## Start

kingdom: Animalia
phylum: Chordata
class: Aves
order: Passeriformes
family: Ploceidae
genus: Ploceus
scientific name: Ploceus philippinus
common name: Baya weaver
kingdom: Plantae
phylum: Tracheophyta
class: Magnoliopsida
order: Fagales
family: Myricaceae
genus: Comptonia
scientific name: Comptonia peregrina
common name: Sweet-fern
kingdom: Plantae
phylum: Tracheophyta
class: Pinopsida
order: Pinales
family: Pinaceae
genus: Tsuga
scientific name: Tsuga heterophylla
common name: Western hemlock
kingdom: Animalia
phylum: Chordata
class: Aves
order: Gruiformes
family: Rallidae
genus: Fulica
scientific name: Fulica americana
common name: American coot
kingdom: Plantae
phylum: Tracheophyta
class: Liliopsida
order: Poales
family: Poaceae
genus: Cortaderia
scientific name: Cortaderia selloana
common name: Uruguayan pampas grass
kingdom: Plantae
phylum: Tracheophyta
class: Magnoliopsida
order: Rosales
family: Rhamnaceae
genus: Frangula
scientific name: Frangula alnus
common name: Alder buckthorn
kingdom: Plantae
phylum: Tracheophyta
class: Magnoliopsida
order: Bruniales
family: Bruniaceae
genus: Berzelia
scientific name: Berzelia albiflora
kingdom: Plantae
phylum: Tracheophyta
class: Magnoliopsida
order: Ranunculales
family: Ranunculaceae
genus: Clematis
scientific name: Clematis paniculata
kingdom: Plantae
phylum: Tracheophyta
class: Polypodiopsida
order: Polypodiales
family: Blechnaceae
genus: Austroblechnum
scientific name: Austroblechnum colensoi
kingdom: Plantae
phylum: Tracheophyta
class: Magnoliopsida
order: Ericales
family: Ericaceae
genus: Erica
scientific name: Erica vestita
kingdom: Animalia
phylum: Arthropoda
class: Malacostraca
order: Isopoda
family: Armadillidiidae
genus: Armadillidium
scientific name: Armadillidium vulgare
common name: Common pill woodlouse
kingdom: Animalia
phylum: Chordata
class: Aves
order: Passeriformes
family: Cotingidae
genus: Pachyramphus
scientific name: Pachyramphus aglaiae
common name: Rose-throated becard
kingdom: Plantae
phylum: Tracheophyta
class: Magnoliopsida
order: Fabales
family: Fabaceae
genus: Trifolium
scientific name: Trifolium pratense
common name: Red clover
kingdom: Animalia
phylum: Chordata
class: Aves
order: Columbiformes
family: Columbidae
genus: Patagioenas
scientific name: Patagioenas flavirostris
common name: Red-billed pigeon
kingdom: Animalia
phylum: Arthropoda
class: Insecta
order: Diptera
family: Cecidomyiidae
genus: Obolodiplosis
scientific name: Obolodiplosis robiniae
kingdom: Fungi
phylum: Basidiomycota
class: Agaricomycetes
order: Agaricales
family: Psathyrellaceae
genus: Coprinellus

## End

**What to work on:**
Update the records from their start through the line containing "family: Pinaceae", changing "common name" to "vernacular name" and leaving everything else as it is. Give back only those lines.

**Task result:**
kingdom: Animalia
phylum: Chordata
class: Aves
order: Passeriformes
family: Ploceidae
genus: Ploceus
scientific name: Ploceus philippinus
vernacular name: Baya weaver
kingdom: Plantae
phylum: Tracheophyta
class: Magnoliopsida
order: Fagales
family: Myricaceae
genus: Comptonia
scientific name: Comptonia peregrina
vernacular name: Sweet-fern
kingdom: Plantae
phylum: Tracheophyta
class: Pinopsida
order: Pinales
family: Pinaceae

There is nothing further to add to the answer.